-- INPUT DATA follows --
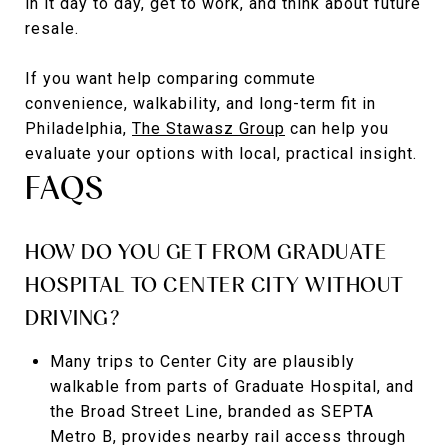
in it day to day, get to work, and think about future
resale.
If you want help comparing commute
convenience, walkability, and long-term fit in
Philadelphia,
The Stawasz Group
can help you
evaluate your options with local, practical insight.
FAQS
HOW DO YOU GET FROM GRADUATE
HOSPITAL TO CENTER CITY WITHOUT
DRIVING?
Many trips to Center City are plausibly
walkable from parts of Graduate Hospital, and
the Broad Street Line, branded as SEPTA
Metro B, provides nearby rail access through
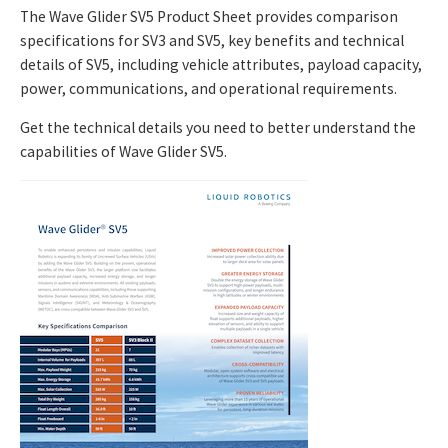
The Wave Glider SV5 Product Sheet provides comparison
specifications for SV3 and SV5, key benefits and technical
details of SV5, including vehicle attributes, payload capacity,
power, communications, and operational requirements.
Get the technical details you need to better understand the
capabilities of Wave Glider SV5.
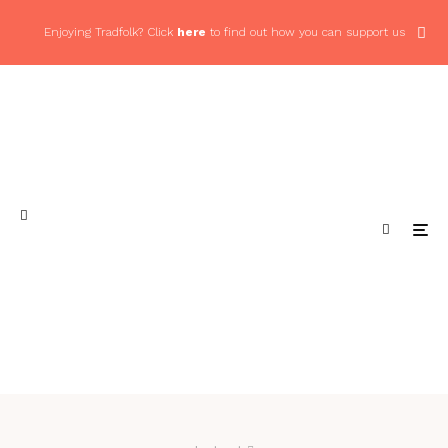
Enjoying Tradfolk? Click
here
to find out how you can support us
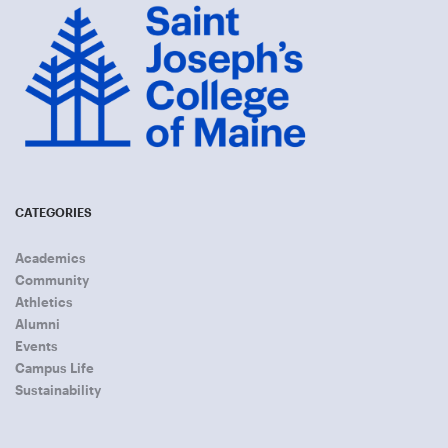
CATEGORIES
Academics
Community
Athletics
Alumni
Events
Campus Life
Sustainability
-- INPUT DATA concluded --
-- INPUT DATA follows --
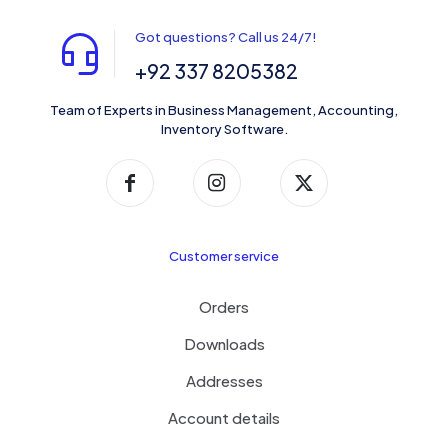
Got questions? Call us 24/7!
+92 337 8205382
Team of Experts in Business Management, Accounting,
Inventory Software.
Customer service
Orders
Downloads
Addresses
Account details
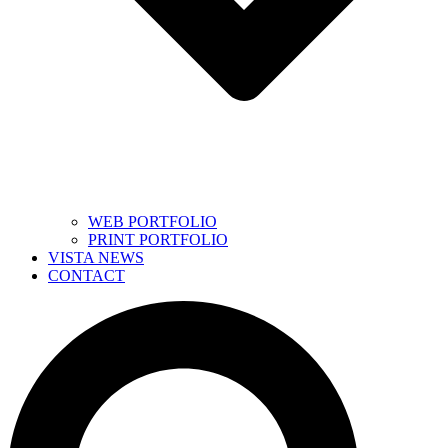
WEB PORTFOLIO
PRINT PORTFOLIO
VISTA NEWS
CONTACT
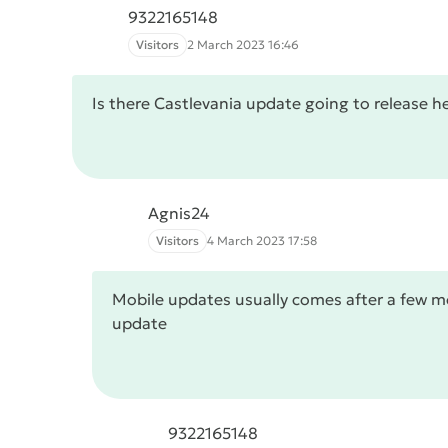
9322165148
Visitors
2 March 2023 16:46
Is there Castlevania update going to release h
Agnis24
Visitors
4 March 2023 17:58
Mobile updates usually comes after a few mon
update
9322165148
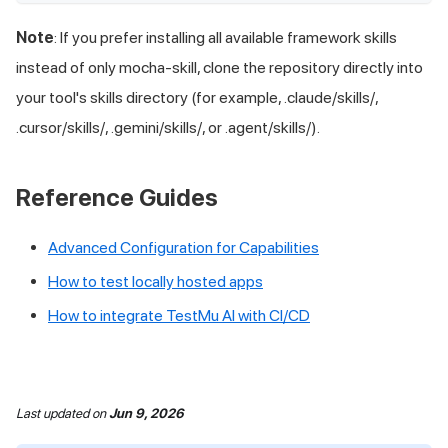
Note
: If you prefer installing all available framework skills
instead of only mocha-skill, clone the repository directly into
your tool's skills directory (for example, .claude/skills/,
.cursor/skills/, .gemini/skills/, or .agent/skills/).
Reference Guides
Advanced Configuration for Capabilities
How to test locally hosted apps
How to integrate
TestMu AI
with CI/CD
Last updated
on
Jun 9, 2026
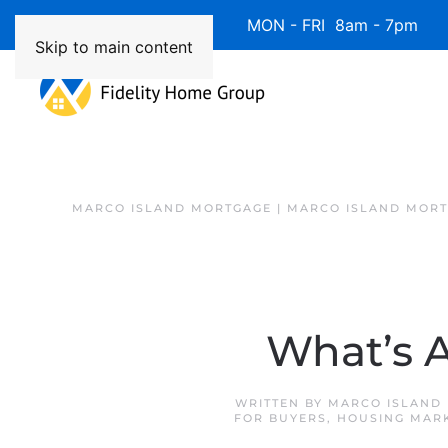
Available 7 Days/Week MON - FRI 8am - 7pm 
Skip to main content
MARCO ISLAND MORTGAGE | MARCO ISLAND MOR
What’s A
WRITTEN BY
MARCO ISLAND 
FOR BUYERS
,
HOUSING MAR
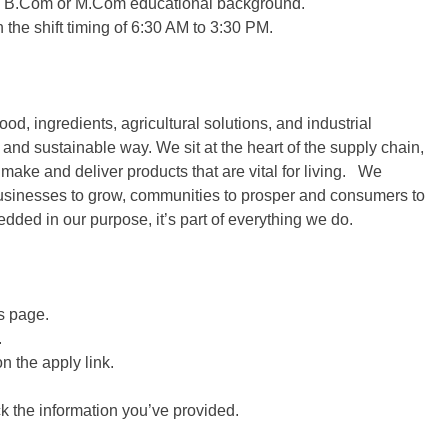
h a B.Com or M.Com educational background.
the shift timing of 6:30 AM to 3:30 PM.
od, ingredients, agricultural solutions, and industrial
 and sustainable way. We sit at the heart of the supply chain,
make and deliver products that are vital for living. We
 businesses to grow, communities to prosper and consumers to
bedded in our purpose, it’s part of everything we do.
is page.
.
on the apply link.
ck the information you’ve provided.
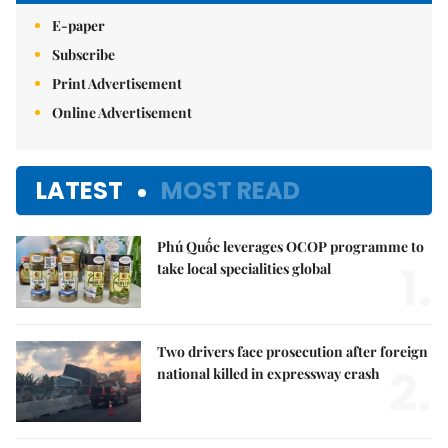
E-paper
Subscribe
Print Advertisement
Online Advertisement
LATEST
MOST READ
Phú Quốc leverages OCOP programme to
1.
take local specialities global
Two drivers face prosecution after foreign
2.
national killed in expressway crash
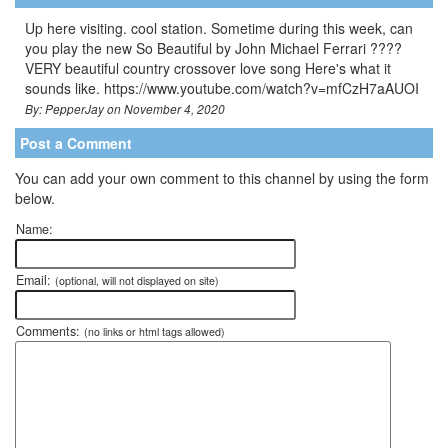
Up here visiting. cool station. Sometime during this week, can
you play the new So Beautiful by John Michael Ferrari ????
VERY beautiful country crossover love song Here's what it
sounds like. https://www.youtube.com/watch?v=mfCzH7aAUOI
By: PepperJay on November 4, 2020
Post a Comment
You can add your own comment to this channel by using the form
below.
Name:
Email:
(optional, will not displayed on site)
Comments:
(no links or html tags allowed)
-- INPUT DATA concluded --
TASK OBJECTIVE:
A word-for-word reproduction is needed of the lines above from the line containing "in it day to" through the line containing "Sustainability", with both ends kept and no pictures.

TASK RESULT:
in it day to day, get to work, and think about future
resale.
If you want help comparing commute
convenience, walkability, and long-term fit in
Philadelphia,
The Stawasz Group
can help you
evaluate your options with local, practical insight.
FAQS
HOW DO YOU GET FROM GRADUATE
HOSPITAL TO CENTER CITY WITHOUT
DRIVING?
Many trips to Center City are plausibly
walkable from parts of Graduate Hospital, and
the Broad Street Line, branded as SEPTA
Metro B, provides nearby rail access through
The Wave Glider SV5 Product Sheet provides comparison
specifications for SV3 and SV5, key benefits and technical
details of SV5, including vehicle attributes, payload capacity,
power, communications, and operational requirements.
Get the technical details you need to better understand the
capabilities of Wave Glider SV5.
Enjoying Tradfolk? Click
here
to find out how you can support us
CATEGORIES
Academics
Community
Athletics
Alumni
Events
Campus Life
Sustainability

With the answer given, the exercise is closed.